TCD3年生は卒制展に出品用のフレームを塗装に出したところで、今年もカーボン特別授業セミナーを行いました。昨年に引き続きアマンダスポーツの千葉洋三先生と、更に今年はグラファイトデザインの松崎雄一郎先生を講師としてお招きし、講義と実習を行っていただきました。

千葉先生の講義では、ご自身のカーボンとの関わりや、今まで携わってこられたお仕事など、カーボンだけでも40年以上に渡る様々なお話しを画像を交えてお話しいただきました。

アマンダスポーツ

千葉洋三先生です。

今年のカーボン実習では成型方法を学ぶことを目的に「シートワインディング成型法」によるハンドル制作と、「内圧成型法」によるパイプ制作を行っています。写真はスタイロフォームを切り出し、ハンドルの原型を作っています。

写真はカーボンクロスにエポキシ樹脂をしみ込ませているところです。

樹脂をしみ込ませたカーボンクロスを鉄パイプの型で挟み込み、タイヤチューブを使って内圧をかけます。

各グループごとに制作したのもを発表し、千葉先生よりコメントをいただきました。

樹脂が硬化してから鉄パイプの型を外し、中のチューブを抜き取るとこのようなカーボンのパイプが出来上がります。丸形や四角形、エアロもあります。

「シートワインディング成型法」によるハンドル

グラファイトデザイン

松崎雄一郎先生

松崎先生からはカーボンの特徴やグレード、製造方法、海外事情など主に量産に関わるお話をしていただきました。

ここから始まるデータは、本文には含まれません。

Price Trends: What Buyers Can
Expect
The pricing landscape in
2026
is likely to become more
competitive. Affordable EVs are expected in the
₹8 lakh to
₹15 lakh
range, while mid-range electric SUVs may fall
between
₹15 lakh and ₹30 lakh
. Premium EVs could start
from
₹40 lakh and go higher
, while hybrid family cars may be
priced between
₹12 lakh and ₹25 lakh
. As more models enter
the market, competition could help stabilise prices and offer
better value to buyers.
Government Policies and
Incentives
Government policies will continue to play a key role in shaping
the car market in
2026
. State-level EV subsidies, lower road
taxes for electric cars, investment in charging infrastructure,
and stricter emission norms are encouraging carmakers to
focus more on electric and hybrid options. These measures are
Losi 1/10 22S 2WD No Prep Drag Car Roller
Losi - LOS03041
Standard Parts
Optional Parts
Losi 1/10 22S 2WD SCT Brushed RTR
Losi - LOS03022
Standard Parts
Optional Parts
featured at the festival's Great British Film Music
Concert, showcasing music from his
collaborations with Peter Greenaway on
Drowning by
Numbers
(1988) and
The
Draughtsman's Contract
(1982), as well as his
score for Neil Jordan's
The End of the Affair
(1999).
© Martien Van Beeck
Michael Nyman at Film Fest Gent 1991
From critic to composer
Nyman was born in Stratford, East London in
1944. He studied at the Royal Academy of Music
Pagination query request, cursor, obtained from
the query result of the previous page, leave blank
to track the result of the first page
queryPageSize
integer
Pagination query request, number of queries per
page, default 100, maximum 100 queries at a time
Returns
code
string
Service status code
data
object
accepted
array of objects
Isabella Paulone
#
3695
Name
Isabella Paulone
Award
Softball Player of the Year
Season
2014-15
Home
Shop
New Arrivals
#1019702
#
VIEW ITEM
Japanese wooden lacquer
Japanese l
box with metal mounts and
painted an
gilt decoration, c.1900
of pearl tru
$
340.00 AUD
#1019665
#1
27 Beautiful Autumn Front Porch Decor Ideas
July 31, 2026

左の方が松崎先生です。学生の質問にとても丁寧に応対していただきました。

各グループで制作したものです。

 

今回制作したもので実用強度を得る為には、もう2回くらいの試作が必要かと思われますが、初めて制作したものとしては上出来ではないでしょうか。実際に2種類の成型法で自分達が作ってみることによりカーボンという素材を体感できましたし、専門家である千葉先生や松崎先生のお話を聴くことで更に素材に関する知識と理解が深まったのではないかと思います。この授業が卒業後の皆さんの仕事に役に立つことを願っています。

今回、講義及び実習を行っていただきました松崎先生、千葉先生、ありがとうございました。